Il avait raison, et les chevaliers le savaient. Personne n’ayant envie de contredire un char à pattes, chacun ramassa ses armes et s’en fut en boitillant.

Toru attendit. Il savait ce qui allait suivre.

Hayate, son frère, apparut d’abord, effectuant un atterrissage gracieux parmi les flammes. Son unité débarqua juste après, à travers les murs ou le plafond, pour encercler Toru en brandissant des lames qui n’étaient pas conçues pour ça.

« Toru… » Le premier garde fantôme ne s’inclina même pas. « Je ne m’attendais pas à cet équipement. Je suis intrigué.

— Notre père a jugé bon de bénir mon entreprise en plaçant cette armure sur mon chemin. » La voix de Toru était filtrée par les kanjis magiques du mempo. Elle pouvait atteindre un volume sonore terrifiant mais, pour l’instant, il s’en tenait à celui d’une conversation polie.

« J’ai été sincèrement choqué de te voir secourir des chevaliers. Les avoir évacués, c’est intéressant… mais ça ne changera rien. Mes hommes les cueilleront un à un. » Hayate se tourna vers les gardes fantômes qui encerclaient Toru. « Allez-y ! Tuez-les tous. »

Ils disparurent, laissant Toru et son frère seuls.

Lance libéra le rat de son emprise mentale. Il ne parlait pas japonais, mais les ordres du chef étaient clairs. Les ninjas pourchassaient les chevaliers survivants. Il serait bientôt à court de sang comme de temps ; il fallait avancer. Poser un pied nu, poser l’autre… Il devait garder une main contre le mur pour s’empêcher de tomber. Elle laissait une trace rouge vif sur le papier peint miteux.
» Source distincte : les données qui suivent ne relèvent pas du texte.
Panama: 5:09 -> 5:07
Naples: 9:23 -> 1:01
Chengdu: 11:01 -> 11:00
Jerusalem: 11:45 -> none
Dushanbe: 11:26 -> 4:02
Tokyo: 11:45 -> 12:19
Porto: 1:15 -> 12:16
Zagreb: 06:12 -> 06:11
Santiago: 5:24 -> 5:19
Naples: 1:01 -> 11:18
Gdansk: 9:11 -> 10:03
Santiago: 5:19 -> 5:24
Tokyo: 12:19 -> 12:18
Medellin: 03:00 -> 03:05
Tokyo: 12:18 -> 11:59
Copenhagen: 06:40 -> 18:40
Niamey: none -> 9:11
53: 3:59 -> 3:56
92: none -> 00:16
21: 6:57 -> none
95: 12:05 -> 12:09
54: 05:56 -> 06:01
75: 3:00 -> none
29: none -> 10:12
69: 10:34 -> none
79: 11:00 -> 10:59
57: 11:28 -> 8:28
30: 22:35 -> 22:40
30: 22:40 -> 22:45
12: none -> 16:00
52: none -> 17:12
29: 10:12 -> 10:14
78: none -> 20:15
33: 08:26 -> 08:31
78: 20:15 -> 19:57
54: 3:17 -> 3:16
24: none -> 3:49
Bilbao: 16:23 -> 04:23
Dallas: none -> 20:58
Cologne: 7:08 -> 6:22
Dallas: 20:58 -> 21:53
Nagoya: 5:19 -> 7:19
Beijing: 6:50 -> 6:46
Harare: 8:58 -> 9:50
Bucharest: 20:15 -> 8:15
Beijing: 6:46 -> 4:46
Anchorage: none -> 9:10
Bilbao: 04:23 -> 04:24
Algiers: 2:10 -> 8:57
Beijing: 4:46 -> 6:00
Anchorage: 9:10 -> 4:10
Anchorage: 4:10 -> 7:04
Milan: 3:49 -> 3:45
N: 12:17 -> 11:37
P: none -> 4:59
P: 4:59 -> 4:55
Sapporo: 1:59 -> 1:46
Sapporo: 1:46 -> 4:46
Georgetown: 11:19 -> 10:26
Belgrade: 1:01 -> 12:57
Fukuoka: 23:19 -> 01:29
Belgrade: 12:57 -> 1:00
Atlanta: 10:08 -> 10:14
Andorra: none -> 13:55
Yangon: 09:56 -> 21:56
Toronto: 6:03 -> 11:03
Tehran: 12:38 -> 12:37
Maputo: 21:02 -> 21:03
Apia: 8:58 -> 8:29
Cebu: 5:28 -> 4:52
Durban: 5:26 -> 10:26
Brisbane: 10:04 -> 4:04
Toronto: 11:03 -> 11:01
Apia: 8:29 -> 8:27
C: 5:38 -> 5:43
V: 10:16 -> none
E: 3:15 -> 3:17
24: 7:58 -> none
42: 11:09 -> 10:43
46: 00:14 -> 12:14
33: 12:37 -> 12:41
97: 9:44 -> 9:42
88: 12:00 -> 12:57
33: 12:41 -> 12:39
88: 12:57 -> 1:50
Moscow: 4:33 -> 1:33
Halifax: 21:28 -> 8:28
Son pouvoir ne lui servait pas à grand-chose. Il n’y avait pas beaucoup d’animaux utiles dans les parages, et toutes les bestioles fuyaient l’incendie. Lance cherchait malgré tout. Sa magie lui révélait des rongeurs dans les murs, des poissons dans le fleuve, et des oiseaux, qu’il investissait brièvement pour surveiller à travers leurs yeux la progression de l’ennemi, des chevaliers et d’autres dangers potentiels.

Sauter ainsi de cervelle en cervelle, c’était difficile, mais il n’avait pas le choix. Arrivant à l’escalier, il savait qu’un ninja attendait en embuscade : une souris avait senti son odeur et perçu les vibrations. Il colla donc le canon du Colt contre le bois et perfora le Jap à travers la cloison.

Il eut du mal à ouvrir la porte à cause du garde fantôme allongé en travers, mais il se faufila comme il put. Du sang jaillissait de la carotide arrachée, mais le type essaya quand même de lever son épée. Pour sa peine, il reçut une nouvelle balle.

Même indemne, Lance aurait eu du mal à rester gracieux tout en contrôlant des nuées d’oiseaux. Il faillit tomber dans l’escalier. Le sang de sa blessure à la poitrine avait imbibé son pantalon en jean puis ses chaussettes, et il glissait à chaque pas. Il y avait de la fumée partout dans la cage d’escalier. Il toussa : du sang lui coula dans la barbe. Le sortilège de guérison dont Sullivan l’avait marqué brûlait comme l’enfer. Sans lui, il serait déjà mort. Il espérait que la magie suffirait à le faire tenir.